Segment Start: EXERCISE TEXT

• Sunday, February 01, 2015


Speaking Without Words

A few days before his 60th birthday on January 18, the legendary mime artist talks about his passion and profession – mime- an art form that goes back to the very origins of human communication

Subir Das
Partha Pratim Majumder in one of his plays.
Partha Pratim Majumder in one of his plays.

“Have you ever looked closely at butterfly-wings when they flutter? Have you ever visualised the mildest vibration of petals when a flower blooms? An artist must have his mind tuned to nature," says renowned mime artist Partha Pratim Majumder.
He then went on to act out what he had just said. One has to watch the maestro perform to understand how mesmerising simple movements can be when performed with grace and perfection. Be it the subtle changes of nature or the tragic story of unrequited love, Majumder is an expert at narrating stories to a captivated audience without uttering a word.  
Currently living in France, Majumder was enamoured with art of mime from a very young age. Even as he approaches his 60th birthday, the master artist feels that mime is an indispensible part of his life. Mime, he says, is the mother of all performing arts.  
Born on January 18, 1954 in Pabna, Partha Pratim Majumder received training in mime at the Jogesh Dutta Mime Academy in Kolkata for six years until 1972. Also a theatre activist, he was offered to do his first solo performance at the Shilpakala Academy in 1979.

"This was the turning point of my life. Impressed by my performance, Loic Moreau, the then French Ambassador to Dhaka, and Gerard Grousse, then director of Alliance Française, later offered me a scholarship to study mime in France under the tutelage of renowned mime artist Etienne Decoroux in 1981. There I came in contact with Etienne's student and mime artist, Marcel Marceau," says Majumder over Skype.
Majumder's dream to be a student at the school of Marceau – 'Ecole Internationale de Mimodrame de Paris-Marcel Marceau' -  which offered training on pantomime, corporal mime, drama, ballet, modern dance, sword fighting, stick fighting, acrobatics and theatrical acrobatics under Marcel Marceau, was finally realised after he took some tests at the great mime master's studio.
Majumder was one of the chosen ones among a select group of Marceau's students who performed at a series of performances in Chicago and New York in 1984. This was the first of many successes which followed, as Majumder then went on to have solo performances in Canada and all over Europe. He was so good at his job that his performances were broadcast by different French and Canadian TV channels including the BBC. Majumder's solo performance 'Boatman of Padma', which he performed at the UNESCO headquarter in Paris was the first mime act to be performed at the World Heritage Centre.
“Over time, I was considered as a member of Marceau's family. He loved me like his son. It was a blessing and the happiest moment of my life when he declared me as his best student,” says Majumder.
As we continued with our conversation, I asked him about the lengthy hours of practice that brought him to the attention of an international audience, earning him a reputation as one of the most talented mime artists across the globe.

Segment End: EXERCISE TEXT

EXERCISE INSTRUCTIONS:
1. Answer from the article on Partha Pratim Majumder:
(a) At which academy did Majumder train in mime until 1972?
(b) What was the name of the solo performance he gave at the UNESCO headquarters in Paris?
(c) In which two cities did he perform with a select group of Marceau's students in 1984?
2. In one to three sentences, explain why Majumder, according to the article on Partha Pratim Majumder, calls his 1979 solo performance at the Shilpakala Academy the turning point of his life.
Rely only on the article on Partha Pratim Majumder for your answers.

Segment Start: MATERIAL PROVIDED

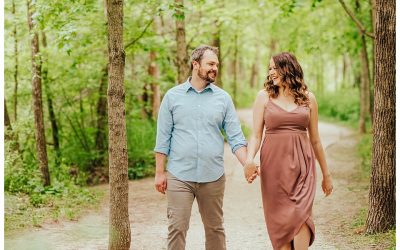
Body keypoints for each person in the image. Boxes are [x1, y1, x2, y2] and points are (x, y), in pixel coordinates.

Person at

Segment End: MATERIAL PROVIDED

YOUR WRITTEN ANSWERS:
1.
(a) The Jogesh Dutta Mime Academy in Kolkata
(b) 'Boatman of Padma'
(c) Chicago and New York

2. Loic Moreau, then French Ambassador to Dhaka, and Gerard Grousse, then director of Alliance Française, were impressed by that performance. They later offered him a scholarship to study mime in France under Etienne Decoroux in 1981. In France he came in contact with Marcel Marceau.